(Description of the task) With both ends included, transcribe exactly the records below from their first line to the line that contains "o, y sobre la".

┌─ Input data

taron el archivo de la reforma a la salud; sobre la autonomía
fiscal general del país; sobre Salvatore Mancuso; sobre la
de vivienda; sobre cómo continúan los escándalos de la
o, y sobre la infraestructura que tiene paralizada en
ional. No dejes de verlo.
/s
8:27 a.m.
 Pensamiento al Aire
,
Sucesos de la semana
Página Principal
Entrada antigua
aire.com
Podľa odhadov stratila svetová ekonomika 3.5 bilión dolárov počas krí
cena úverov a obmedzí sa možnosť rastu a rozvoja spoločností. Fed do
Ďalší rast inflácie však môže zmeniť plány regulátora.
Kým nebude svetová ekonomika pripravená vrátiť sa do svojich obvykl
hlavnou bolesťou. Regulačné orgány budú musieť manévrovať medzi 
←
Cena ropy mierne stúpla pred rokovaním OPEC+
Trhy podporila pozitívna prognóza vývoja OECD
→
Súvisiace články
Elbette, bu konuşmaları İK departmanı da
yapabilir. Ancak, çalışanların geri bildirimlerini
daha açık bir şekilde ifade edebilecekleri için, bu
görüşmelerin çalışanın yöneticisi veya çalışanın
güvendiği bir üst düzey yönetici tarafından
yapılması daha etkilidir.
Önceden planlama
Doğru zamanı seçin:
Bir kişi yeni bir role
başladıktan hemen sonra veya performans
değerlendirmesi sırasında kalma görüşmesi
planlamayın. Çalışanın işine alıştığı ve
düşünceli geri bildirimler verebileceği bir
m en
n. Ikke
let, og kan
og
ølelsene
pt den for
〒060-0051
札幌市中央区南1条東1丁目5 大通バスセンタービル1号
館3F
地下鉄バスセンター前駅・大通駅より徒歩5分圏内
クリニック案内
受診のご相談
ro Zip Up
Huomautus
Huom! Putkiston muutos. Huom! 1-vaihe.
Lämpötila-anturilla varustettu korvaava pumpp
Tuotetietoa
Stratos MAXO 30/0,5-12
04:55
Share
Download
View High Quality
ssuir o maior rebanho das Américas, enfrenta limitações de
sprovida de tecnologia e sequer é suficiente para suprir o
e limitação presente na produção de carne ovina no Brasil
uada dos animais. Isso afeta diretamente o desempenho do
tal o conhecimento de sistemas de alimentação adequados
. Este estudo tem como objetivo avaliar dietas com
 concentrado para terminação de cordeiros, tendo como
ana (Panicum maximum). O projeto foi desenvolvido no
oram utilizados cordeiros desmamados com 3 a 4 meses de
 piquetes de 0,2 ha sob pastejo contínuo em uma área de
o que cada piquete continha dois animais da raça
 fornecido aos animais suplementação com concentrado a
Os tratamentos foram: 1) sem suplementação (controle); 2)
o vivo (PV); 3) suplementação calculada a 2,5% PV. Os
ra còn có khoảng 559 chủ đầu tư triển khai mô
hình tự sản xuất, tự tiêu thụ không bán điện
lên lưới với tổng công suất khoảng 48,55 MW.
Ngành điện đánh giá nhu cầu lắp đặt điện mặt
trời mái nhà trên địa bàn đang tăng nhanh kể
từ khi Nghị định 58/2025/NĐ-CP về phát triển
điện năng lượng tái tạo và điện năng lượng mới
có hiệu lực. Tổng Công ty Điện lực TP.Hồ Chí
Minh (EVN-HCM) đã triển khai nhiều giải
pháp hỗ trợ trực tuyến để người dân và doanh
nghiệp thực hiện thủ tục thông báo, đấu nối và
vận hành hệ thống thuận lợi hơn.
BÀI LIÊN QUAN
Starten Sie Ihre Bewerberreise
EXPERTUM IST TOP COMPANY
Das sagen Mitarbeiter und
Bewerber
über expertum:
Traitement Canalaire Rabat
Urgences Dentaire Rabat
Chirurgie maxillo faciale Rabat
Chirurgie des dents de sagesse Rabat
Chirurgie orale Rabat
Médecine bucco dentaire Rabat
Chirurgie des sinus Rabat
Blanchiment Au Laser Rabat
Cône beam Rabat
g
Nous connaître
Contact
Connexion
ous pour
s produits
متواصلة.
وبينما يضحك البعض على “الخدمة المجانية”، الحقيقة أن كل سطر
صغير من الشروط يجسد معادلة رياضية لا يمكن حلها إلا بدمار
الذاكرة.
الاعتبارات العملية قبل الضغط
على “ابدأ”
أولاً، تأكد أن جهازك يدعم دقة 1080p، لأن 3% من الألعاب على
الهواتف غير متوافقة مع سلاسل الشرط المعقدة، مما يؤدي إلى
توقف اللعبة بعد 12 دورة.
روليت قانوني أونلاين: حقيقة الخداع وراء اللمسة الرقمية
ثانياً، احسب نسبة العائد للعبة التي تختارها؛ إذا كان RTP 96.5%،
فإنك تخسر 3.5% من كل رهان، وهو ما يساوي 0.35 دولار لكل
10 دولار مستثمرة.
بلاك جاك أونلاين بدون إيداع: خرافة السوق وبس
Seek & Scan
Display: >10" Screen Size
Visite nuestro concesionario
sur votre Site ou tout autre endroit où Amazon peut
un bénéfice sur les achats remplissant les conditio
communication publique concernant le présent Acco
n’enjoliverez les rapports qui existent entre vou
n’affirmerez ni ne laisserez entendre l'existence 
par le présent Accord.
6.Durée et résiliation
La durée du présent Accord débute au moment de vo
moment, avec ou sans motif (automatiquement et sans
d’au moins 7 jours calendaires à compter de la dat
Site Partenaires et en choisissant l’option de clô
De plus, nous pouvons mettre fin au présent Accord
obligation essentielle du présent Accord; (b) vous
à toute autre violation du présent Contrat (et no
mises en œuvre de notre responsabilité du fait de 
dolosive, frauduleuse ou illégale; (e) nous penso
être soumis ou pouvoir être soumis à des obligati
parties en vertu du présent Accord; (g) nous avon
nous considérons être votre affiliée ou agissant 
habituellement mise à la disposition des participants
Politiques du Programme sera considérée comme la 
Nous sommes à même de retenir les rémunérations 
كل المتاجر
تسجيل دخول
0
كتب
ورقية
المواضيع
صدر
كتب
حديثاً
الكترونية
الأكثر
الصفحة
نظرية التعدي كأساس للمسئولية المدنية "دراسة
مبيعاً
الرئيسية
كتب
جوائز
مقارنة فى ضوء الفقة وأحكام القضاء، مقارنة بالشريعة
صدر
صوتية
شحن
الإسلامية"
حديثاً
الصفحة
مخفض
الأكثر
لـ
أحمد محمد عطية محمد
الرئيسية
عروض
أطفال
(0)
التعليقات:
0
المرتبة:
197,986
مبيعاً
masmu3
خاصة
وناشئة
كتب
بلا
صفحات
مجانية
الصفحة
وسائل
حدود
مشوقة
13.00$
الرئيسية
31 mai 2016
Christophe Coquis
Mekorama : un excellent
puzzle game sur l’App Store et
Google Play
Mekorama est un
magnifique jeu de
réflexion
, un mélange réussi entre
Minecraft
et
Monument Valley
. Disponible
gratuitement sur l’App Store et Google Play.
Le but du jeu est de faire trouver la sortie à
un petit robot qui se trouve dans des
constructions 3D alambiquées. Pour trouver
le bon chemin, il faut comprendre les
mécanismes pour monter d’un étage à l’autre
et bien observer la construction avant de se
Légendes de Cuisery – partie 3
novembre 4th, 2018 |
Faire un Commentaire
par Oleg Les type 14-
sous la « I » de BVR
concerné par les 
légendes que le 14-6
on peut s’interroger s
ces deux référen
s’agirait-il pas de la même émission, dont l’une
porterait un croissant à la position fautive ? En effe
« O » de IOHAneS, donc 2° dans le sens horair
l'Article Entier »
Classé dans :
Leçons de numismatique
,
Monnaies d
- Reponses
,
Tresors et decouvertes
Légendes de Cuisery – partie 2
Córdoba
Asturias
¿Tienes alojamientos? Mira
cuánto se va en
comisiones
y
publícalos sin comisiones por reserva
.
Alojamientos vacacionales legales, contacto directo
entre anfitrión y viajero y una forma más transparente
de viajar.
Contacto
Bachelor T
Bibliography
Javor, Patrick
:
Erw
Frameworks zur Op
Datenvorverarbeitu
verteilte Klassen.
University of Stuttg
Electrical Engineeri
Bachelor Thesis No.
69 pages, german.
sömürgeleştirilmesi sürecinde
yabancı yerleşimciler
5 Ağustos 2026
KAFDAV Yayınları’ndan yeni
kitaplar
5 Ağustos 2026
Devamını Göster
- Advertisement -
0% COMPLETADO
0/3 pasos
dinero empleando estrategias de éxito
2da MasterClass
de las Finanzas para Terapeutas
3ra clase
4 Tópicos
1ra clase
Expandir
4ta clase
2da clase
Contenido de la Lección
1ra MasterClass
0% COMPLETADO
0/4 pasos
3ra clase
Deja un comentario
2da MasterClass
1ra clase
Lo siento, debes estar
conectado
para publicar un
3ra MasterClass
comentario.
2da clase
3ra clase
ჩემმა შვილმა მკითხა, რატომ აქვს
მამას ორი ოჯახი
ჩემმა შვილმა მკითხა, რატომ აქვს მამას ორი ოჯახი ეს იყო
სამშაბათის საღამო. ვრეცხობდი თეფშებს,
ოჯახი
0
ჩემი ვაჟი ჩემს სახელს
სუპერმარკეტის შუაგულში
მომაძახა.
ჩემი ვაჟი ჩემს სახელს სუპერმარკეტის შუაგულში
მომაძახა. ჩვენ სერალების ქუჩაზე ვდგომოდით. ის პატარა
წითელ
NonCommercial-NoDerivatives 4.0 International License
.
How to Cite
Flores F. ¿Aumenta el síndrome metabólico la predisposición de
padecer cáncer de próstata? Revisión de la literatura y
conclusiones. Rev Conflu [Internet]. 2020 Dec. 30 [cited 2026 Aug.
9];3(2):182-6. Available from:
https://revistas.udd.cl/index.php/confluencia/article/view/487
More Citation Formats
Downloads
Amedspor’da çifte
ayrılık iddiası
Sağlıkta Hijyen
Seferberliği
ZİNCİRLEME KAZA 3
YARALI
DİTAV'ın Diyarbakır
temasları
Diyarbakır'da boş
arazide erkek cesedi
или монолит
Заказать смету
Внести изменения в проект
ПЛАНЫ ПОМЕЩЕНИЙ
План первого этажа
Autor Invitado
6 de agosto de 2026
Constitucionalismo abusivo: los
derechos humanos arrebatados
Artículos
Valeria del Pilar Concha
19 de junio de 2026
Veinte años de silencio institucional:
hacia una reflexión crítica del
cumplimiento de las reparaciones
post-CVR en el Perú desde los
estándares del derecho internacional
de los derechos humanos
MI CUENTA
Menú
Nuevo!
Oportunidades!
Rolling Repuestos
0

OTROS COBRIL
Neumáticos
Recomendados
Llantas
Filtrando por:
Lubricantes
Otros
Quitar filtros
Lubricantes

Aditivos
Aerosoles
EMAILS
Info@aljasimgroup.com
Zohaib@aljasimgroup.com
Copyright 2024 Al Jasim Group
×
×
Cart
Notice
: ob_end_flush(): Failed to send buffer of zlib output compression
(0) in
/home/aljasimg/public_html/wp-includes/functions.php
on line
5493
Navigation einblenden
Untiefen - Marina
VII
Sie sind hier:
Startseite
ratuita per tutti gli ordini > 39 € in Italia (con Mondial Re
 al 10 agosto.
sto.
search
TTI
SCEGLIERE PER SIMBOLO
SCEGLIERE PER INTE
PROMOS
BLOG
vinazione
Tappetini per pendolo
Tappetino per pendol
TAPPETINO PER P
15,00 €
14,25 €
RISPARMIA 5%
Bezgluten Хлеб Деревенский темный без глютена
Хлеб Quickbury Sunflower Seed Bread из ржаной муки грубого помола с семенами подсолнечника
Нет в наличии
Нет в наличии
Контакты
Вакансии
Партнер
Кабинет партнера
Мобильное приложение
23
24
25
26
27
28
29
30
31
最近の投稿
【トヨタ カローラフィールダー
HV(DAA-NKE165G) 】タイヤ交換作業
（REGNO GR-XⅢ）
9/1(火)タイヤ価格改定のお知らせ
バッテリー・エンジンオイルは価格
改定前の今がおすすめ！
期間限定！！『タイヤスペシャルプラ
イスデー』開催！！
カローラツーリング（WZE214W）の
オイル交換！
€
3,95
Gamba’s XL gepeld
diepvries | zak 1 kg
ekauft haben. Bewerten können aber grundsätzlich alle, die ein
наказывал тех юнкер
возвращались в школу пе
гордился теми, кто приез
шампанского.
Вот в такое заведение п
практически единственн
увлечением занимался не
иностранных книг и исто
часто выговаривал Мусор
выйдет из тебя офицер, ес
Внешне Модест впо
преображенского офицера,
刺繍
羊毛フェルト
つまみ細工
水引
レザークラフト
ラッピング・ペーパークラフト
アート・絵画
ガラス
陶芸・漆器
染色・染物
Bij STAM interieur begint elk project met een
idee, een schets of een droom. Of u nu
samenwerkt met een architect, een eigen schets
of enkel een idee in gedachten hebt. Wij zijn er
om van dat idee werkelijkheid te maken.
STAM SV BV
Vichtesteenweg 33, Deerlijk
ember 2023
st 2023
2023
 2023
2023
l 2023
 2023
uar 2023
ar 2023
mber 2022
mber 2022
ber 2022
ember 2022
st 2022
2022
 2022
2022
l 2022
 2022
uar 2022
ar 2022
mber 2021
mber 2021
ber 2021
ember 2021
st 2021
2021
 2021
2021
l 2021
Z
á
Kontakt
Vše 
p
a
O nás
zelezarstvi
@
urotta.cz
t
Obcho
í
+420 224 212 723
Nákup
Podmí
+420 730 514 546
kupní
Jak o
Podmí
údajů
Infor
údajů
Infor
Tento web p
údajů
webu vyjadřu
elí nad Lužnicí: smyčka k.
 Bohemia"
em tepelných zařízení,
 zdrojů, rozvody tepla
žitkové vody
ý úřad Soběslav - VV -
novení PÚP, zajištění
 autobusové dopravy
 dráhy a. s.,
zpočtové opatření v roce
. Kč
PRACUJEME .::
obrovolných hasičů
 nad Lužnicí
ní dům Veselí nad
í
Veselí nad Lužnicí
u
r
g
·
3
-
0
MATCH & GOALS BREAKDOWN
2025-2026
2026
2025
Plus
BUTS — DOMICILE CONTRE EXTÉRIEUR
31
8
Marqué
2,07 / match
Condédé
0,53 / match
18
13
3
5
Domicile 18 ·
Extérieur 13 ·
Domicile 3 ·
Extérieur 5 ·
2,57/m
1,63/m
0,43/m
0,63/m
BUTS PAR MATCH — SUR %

└─

(Result)
taron el archivo de la reforma a la salud; sobre la autonomía
fiscal general del país; sobre Salvatore Mancuso; sobre la
de vivienda; sobre cómo continúan los escándalos de la
o, y sobre la infraestructura que tiene paralizada en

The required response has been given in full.